ПростоРитмыХиханькиГеоМосткиБрызгиБангкокАвралЛингва ФранкаЧтенияДневники — "Яхта 'Лопе де Вега'"

Клюквас & Хиронаги
И снова вне отечества пророк...
(Школьные сочинения-3)

Я жаловался скалам*

Иван Алексеевич Бунин был не первым русским автором и мыслителем, которого преследовала мысль о трагизме судьбы России. Мысли о судьбоносности России, о ее искупительной миссии в истории, о жертвенной сущности русского национального характера волновали русских поэтов, писателей и философов от Радищева и Карамзина до Блока и Бердяева, если ограничить обзор революционной эпохой. Впрочем, не нарушили традиции писать стихи и прозу кровью сердца и лучшие наши современные авторы – Александр Солженицын, Виктор Астафьев, Иосиф Бродский. Все эти граждане России не праздными наблюдателями стояли у обочины дороги, которой шла и идет их Родина, по их судьбам прокатилась тяжелым катком рукотворная история нашей страны. Не просто философствовали они. Они пережили эти окаянные дни.

Можно прочесть много книг о революции и гражданской войне, можно посмотреть фильмы, подарившие нам понятия революционной романтики, комсомольского задора и созидательного пафоса и – не понять ни революции, ни гражданской войны. Да их и нельзя понять. Если относиться к логике лозунгов "сломать до основанья, а потом…", "взять все, да и поделить", "мир хижинам, война дворцам" с точки зрения того, что англичане зовут "здравым смыслом", иначе, как массовым безумием, влиянием некой кометы, апокалиптическим бедствием это не назовешь. Поэтому, чтобы мы и не пытались дойти до ответов на риторические вопросы сами, нам многие десятилетия скармливали "Краткий курс", где четко и ясно было прописано, кто враг, и потому должен быть уничтожен, а кто – не враг, и имеет право на свой лимит жизни. Большинство было вынуждено верить, чтобы просто выжить.
И вот из всего хлама литературщины, попыток услышать "музыку революции", обобщить хаос, который, по определению, не поддается учету и контролю, к нам запоздало пришла простая книга, написанная очевидцем. Но не просто очевидцем – а Иваном Буниным, одним из последних классиков, блестящим виртуозом российской словесности, сброшенным с высот Парнаса в грязную мясорубку революции, гражданской войны, интервенции, эмиграции.
Позже он уйдет из этого чистилища назад, в мир, где, может быть, и стрелялись, но – из-за несчастной любви, может быть, и бежали из Москвы, но – в монастырь – "Вологодский, Вятский…", где русская душа, как и века назад билась над загадками бытия и себя самой, но где не убивали за еду, где не расстреливали над выгребными ямами, где из верноподданнических соображений не красили галстуки в красный цвет масляной краской. Он уйдет в этот мир из французского изгнания, чтобы сохранить разум.

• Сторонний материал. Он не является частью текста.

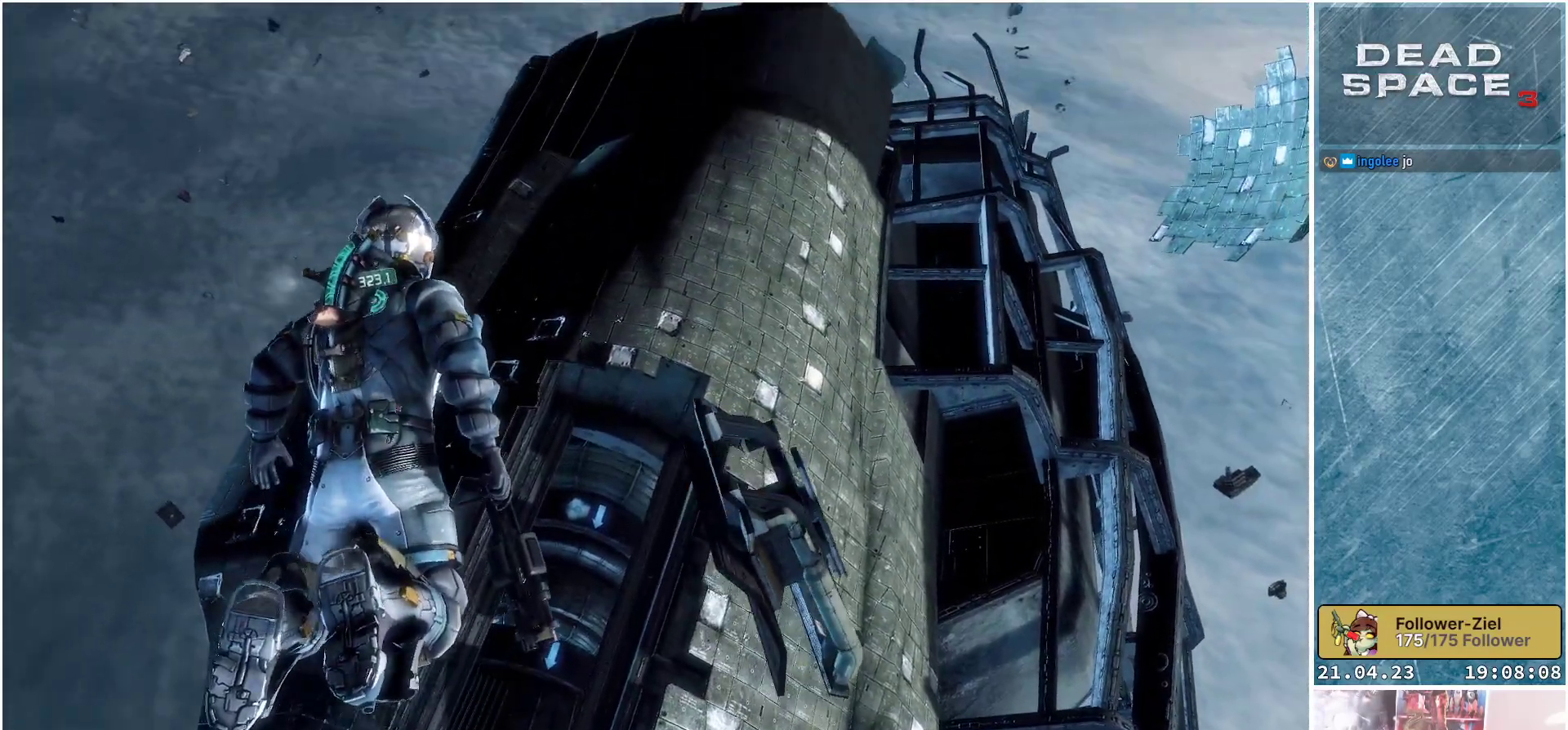
{"buttons": [], "left_stick": "up", "right_stick": "center", "events": []}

Трудно сохранить разум читателю "Окаянных дней" – настолько с ног на голову встают устоявшиеся представления не только об известных людях революционной поры, но и о времени, как таковом. Я знаю, что меня больше всего поразило в книге. Я чувствую: то, что записал Бунин – правда. Он не выдумал и не прикрасил ни реплик, ни событий, ни реалий.

"– Раньше, чем немцы придут, мы вас всех перережем, – холодно сказал рабочий и пошел прочь.
Солдаты подтвердили: "Вот это верно!" – и тоже отошли".
Хорошо, пусть это только слова. Века унижения и несправедливости говорят устами рабочего и солдат. Ну, а это:
"Сначала убили одного: разбили голову безменом, пропороли вилами бок и мертвого, раздев догола, выбросили на… дорогу. Потом принялись за другого…"
И это творит "народ-богоносец" Некрасова? С кем же творит? Не с собой ли?..

Об "Окаянных днях" не хочется говорить – их хочется цитировать. Если существует в литературе катарсис, то не надо ходить за ним далеко к истокам древнегреческой трагедии, не мифическому Прометею будет день за днем клевать печень орел, прочтите, как в одесской чрезвычайке "появилась теперь новая манера пристреливать – над клозетной чашкой".
Поражает, как в этом дыму и угаре, среди забот о пропитании, лихорадочного ожидания невесть откуда гипотетической помощи, Бунин ухитряется не уйти в суетность, не оставить величайшего предназначения российского писателя – размышлений о себе в России, и о России в себе. Об общей судьбе.

"Есть два типа в народе. В одном преобладает Русь, в другом – Чудь, Меря. /…/ Народ сам сказал про себя: "Из нас, как из дерева, – и дубина, и икона", – в зависимости от обстоятельств, от того, кто это древо обрабатывает: Сергий Радонежский или Емелька Пугачев".
У Бунина мы найдем то, что позже подметил и вывел, заклеймив, Оруэлл, назвав "новоязом" – "новый, особый язык, сплошь состоящий их высокопарнейших восклицаний вперемешку с самой площадной бранью по адресу грязных остатков издыхающей тирании…". Насколько же бунтует в нем русский писатель и человек, при котором оскверняют сразу две великие вещи – русский язык и истину, которую пытаются выхолостить уродскими нагромождениями лишенных смысла фраз!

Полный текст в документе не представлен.